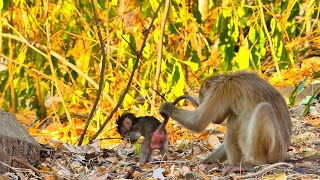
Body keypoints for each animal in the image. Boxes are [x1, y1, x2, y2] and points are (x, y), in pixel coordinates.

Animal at [159, 70, 292, 174]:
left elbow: (197, 123)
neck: (227, 77)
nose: (214, 120)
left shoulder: (220, 91)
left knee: (263, 109)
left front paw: (167, 108)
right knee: (233, 119)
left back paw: (252, 163)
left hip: (273, 151)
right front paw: (206, 162)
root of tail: (282, 154)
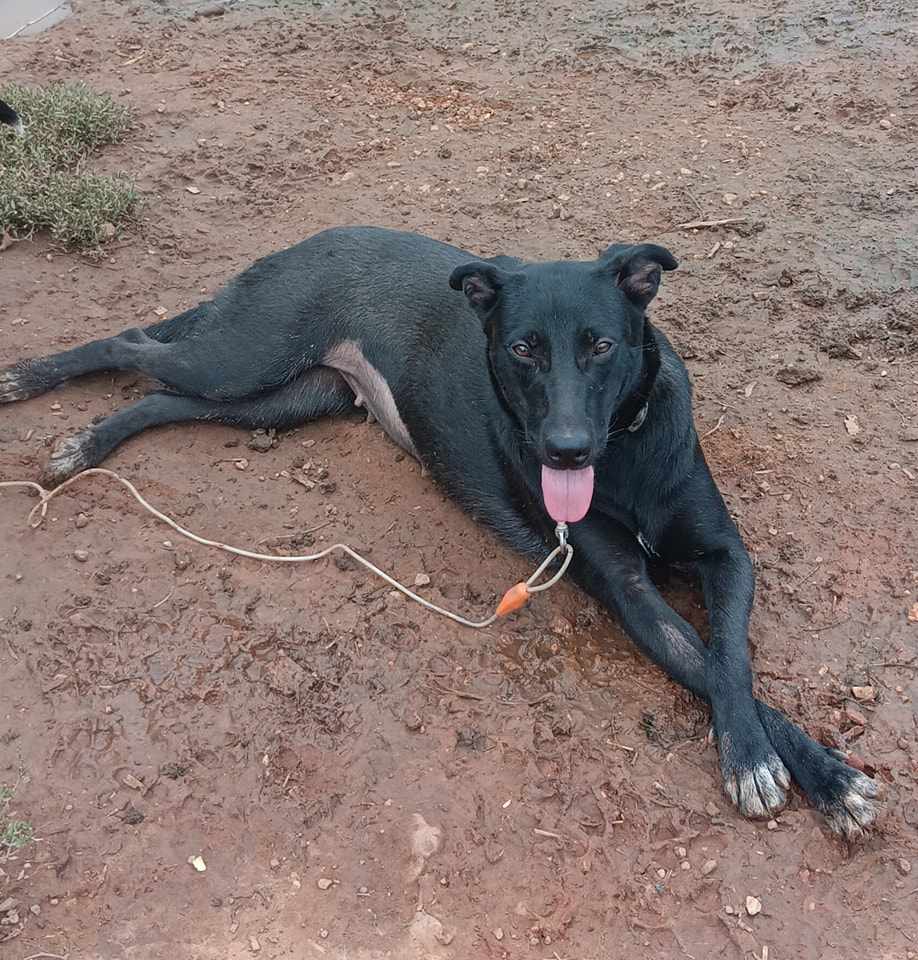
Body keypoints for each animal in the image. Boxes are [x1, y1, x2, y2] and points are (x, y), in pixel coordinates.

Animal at [0, 225, 880, 832]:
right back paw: (35, 381)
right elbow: (707, 663)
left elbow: (730, 656)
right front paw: (770, 760)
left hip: (284, 397)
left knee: (161, 394)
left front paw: (819, 773)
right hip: (246, 357)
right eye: (522, 349)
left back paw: (89, 442)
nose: (565, 449)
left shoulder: (727, 555)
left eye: (601, 346)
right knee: (136, 344)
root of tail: (307, 240)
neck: (623, 454)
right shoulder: (625, 589)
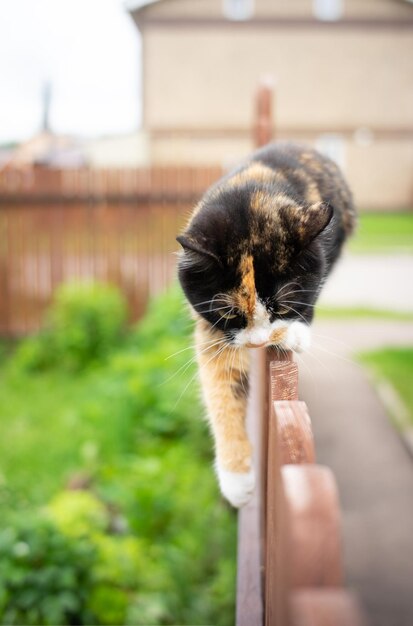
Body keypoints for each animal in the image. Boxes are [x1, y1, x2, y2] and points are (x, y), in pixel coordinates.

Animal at [176, 141, 354, 508]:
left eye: (283, 304)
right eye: (229, 313)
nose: (258, 343)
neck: (251, 192)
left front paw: (295, 332)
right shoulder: (214, 330)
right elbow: (222, 385)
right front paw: (237, 480)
━━━━━━━━━━━━━━━━━━━━━━━━━━━━━━
### What is required
Each record should be printed again precisely, though not its pictures.

### Your solution
Body keypoints for each animal in the image. Boxes are [x1, y1, x2, y2] and points are (x, y), in pixel coordinates.

Animal at [159, 70, 292, 174]:
left elbow: (197, 123)
neck: (227, 77)
nose: (214, 120)
left shoulder: (220, 91)
left knee: (263, 109)
left front paw: (167, 108)
right knee: (233, 119)
left back paw: (252, 163)
left hip: (273, 151)
right front paw: (206, 162)
root of tail: (282, 154)
Body keypoints for each animal in the image. Boxes are [x1, y1, x2, y2] and points are (x, y), in pixel coordinates.

Animal at [0, 225, 880, 832]:
right back paw: (35, 381)
right elbow: (707, 663)
left elbow: (730, 656)
right front paw: (770, 760)
left hip: (284, 397)
left knee: (161, 394)
left front paw: (819, 773)
right hip: (246, 357)
right eye: (522, 349)
left back paw: (89, 442)
nose: (565, 449)
left shoulder: (727, 555)
left eye: (601, 346)
right knee: (136, 344)
root of tail: (307, 240)
neck: (623, 454)
right shoulder: (625, 589)
Body keypoints for each animal in the image. Boxes are [x1, y1, x2, y2] and points are (x, y), in pixel coordinates.

Animal at [176, 141, 354, 508]:
left eye: (283, 304)
right eye: (229, 313)
nose: (258, 343)
neck: (251, 192)
left front paw: (295, 332)
right shoulder: (214, 330)
right elbow: (222, 385)
right front paw: (237, 480)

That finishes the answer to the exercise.